This project implements an ETL (Extract, Transform, Load) process to migrate and transform data from an OLTP (Online Transaction Processing) system to a star schema in a data warehouse. The ETL process is written in Kotlin and Spark, and it is orchestrated using Apache Airflow.
-
ETL Processing of MySQL tables:
- T_CATEGORY: product categories.
- T_CUSTOMER: customer data and their addresses.
- T_ORDER: information about orders.
- T_ORDER_REL: information about products in orders.
- T_PRODUCT: Prosses product information.
- T_PROMO and T_PROMO_REL: information about promotions and the products affected by them.
-
Data Transformation:
- Transforms data from OLTP format to a star schema suitable for analytical queries.
-
Orchestration:
- Utilizes Apache Airflow for scheduling and managing the ETL workflows.

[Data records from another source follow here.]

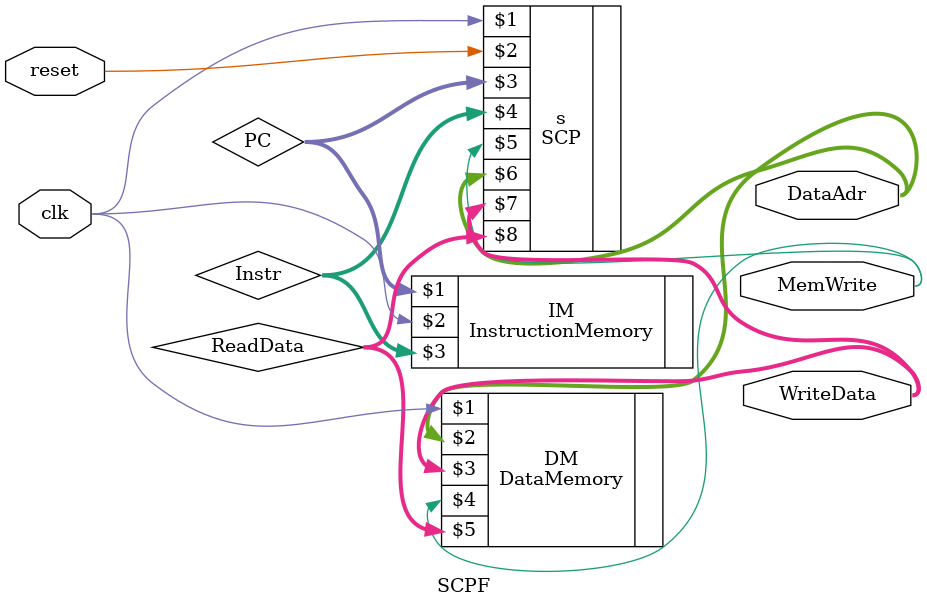
<source format=v>
module SCPF(input clk, reset,
           output [31:0] WriteData, DataAdr,
           output MemWrite);
    wire [31:0] PC, Instr, ReadData;
    
    SCP s(clk, reset, PC, Instr, MemWrite, DataAdr,  WriteData, ReadData);
    InstructionMemory IM(PC,clk, Instr);
    DataMemory DM(clk, DataAdr, WriteData, MemWrite, ReadData);
	 
 endmodule
</source>
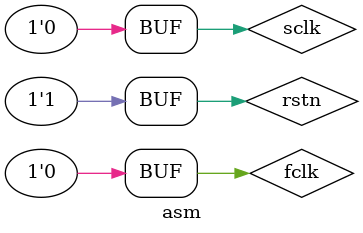
<source format=v>
module asm();

    reg sclk, fclk, rstn;
    wire [7:0] state, adc_rxd, fifod_rxd;

    wire [7:0] sos, sos0;
    wire [63:0] sol;

    always begin
        sclk <= 1'b1;
        #8;
        sclk <= 1'b0;
        #8;
    end

    always begin
        fclk <= 1'b1;
        #5;
        fclk <= 1'b0;
        #5;
    end

    initial begin
        rstn <= 1'b1;
        #20;
        rstn <= 1'b0;
        #30;
        rstn <= 1'b1;
    end

    test
    test_dut(
        .clk(sclk),
        .fclk(fclk),
        .rst_n(rstn),
        .show_state(state),
        .show_adc_rxd(adc_rxd),
        .show_fifod_rxd(fifod_rxd),
        .sos(sos),
        .sos0(sos0),
        .sol(sol)
    );


endmodule
</source>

- Programming Language: Kotlin
- Data Processing Framework: Apache Spark v3.3.2
- Workflow Orchestration: Apache Airflow
- Kotlin: Ensure you have Kotlin installed. Install Kotlin.
- Apache Spark v3.3.2: Ensure you have Apache Spark installed. Install Spark.
- Apache Airflow: Ensure you have Apache Airflow installed. Install Airflow.
- Clone the repository:
git clone https://github.com/MFurmanczyk/wh-sales.git
cd wh-sales
- Build the project:
./gradlew shadowJar
- Setup Apache Airflow:
cd airflowdocker-compose up
- Running the ETL Start the Apache Airflow web server and scheduler:
docker-compose up -d
- Move
dag.py
to Airflow's DAGs folder.
Access the Airflow UI at http://localhost:8080 and trigger the ETL DAG (sales_dag).
This project is licensed under the MIT License - see the LICENSE file for details.